# Required work:
Show all lines from the data that include the word "Unisex".

# Data section:
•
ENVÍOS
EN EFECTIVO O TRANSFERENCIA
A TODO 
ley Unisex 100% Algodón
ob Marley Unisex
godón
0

# Your solution:
ley Unisex 100% Algodón
ob Marley Unisex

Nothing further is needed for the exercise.